**Task description:**
Count the lines below that hold the string "pinky". Give only that number.
*** Opening of Available data ***
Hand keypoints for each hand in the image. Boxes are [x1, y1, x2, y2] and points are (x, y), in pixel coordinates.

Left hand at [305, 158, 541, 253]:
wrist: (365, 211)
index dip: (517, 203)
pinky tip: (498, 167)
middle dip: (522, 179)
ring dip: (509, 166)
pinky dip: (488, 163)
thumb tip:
*** Close of Available data ***
*** Opening of Available data ***
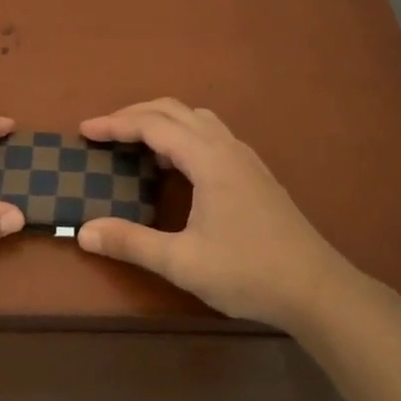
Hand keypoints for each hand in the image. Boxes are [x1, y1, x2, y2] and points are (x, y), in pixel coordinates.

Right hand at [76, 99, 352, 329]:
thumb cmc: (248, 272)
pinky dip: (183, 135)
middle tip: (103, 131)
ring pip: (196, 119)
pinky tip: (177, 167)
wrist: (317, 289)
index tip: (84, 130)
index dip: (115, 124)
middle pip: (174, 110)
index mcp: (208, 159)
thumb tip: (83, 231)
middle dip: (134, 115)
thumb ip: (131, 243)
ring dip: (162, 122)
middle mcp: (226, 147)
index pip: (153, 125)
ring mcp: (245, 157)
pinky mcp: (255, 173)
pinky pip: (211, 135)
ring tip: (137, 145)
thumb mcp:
*** Close of Available data ***
**Written answer:**
6